We see this commonly with operating on file objects where we readily can
encounter files >> size of our usable memory. This also extremely common
with large arrays and networks when using a GPU.

Let's make a quick generator just to see what's really different here.
First, though, let's make a version like our list comprehension to see
what that looks like, and then do the same thing with a generator to
compare.

.. code:: python

    def list_building(n=10):
        """Generate a list of size 10"""
        created_array = []
        for i in range(n):
            created_array.append(i)

        return created_array

    def generator_list_building(n=10):
        for i in range(n):
            yield i


    complete_list = list_building(10)
    print(f'{complete_list=} is {type(complete_list)=}')

    iterable_list = generator_list_building(10)
    print(f'{iterable_list=} is {type(iterable_list)=}')


.. parsed-literal::

    complete_list=[0, 1, 2, 3, 4, 5, 6, 7, 8, 9] is type(complete_list)=<class 'list'>
    iterable_list=<generator object generator_list_building at 0x7f8f315e9f90> is type(iterable_list)=<class 'generator'>


As you can see both by method, but also by inspection, the first list
building routine creates, then returns the entire array of 10 integers.
However, the generator method creates an in-memory generator which can
later by iterated over. You can see the difference by printing out the
result. ``complete_list`` contains a complete, 10 integer array.
However, ``iterable_list`` has no data and is instead a generator
object.

But how do we get something out of the generator? Let's say for our list
of objects, we wanted an array of squared values.

.. code:: python

    squared_list = [
        n ** 2 for n in complete_list
    ]
    print(squared_list)

    squared_generator_list = [
        n ** 2 for n in iterable_list
    ]
    print(squared_generator_list)


.. parsed-literal::

    [0, 1, 4, 9, 16, 25, 36, 49, 64, 81]
    [0, 1, 4, 9, 16, 25, 36, 49, 64, 81]


Both resulted in our list of squared original values. However, with the
first method what do we have in memory? We have the original list
``complete_list`` which is of length 10. We now also have a squared list
``squared_list`` also of length 10. These are small, but what if we
simply wanted our squared list and it was to be a billion integers?
Further, do we need the original if we just want squares. We could use
``del complete_list`` but we still had both complete lists in memory at
some point for some duration.

The second, though started only with a generator. When we were done, we
only had a resultant list and an empty generator. That's because we told
it what it *will* ``yield``, we then iterated it having it ``yield`` a
particular integer, we operated on that iterable and accumulated it, and
we then threw away our yielded iterable before moving on. So as we
iterate over the generator, we yield and then move on. Just like our
fruit inspection at the market.

The great thing is, our squaring operation looks the same! Nice and
simple, right? But our functions were a bit crude --- can we write them
in our comprehension style? Can we make a comprehension generator? Yes!

.. code:: python

    comprehension_based_complete_list = [
        i for i in range(10)
    ]
    print(f'{comprehension_based_complete_list=} is {type(comprehension_based_complete_list)=}')

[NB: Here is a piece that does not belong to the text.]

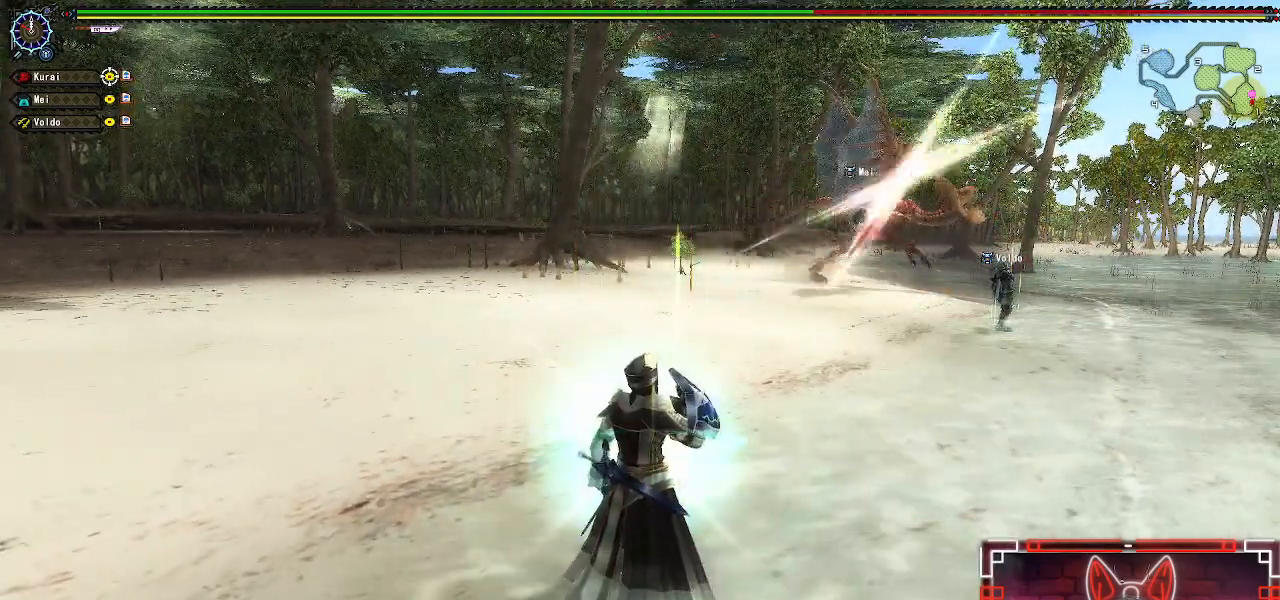
{"dt_ms": 500, "buttons": [], "left_stick": "center", "right_stick": "center", "events": [[150, "X", "up"]]}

    comprehension_based_iterable_list = (
        i for i in range(10)
    )
    print(f'{comprehension_based_iterable_list=} is {type(comprehension_based_iterable_list)=}')


.. parsed-literal::

    comprehension_based_complete_list=[0, 1, 2, 3, 4, 5, 6, 7, 8, 9] is type(comprehension_based_complete_list)=<class 'list'>
    comprehension_based_iterable_list=<generator object <genexpr> at 0x7f8f308f4890> is type(comprehension_based_iterable_list)=<class 'generator'>


Okay, there we have it. The same functions we already did but with list
and generator comprehension. Remember, this is done through the subtle
difference in using either ``[]`` for a list or ``()`` for a generator
around the comprehension logic.

Now, this is not the best example. That's because in Python 3, range is
already a generator. So these would simply be ``list(range(10))`` and
``range(10)``, respectively. But you should be able to see that what we
are doing to make the data could be anything. Finally, as an exercise,
let's just combine everything in the last few functions to make a
squared value list and generator. This should be a better example than
``range`` alone, and it will allow us to write something more succinct
than the multi-step functions above.

.. code:: python

    comprehension_based_squared_list = [
        i ** 2 for i in range(10)
    ]
    print(f'{comprehension_based_squared_list=} is {type(comprehension_based_squared_list)=}')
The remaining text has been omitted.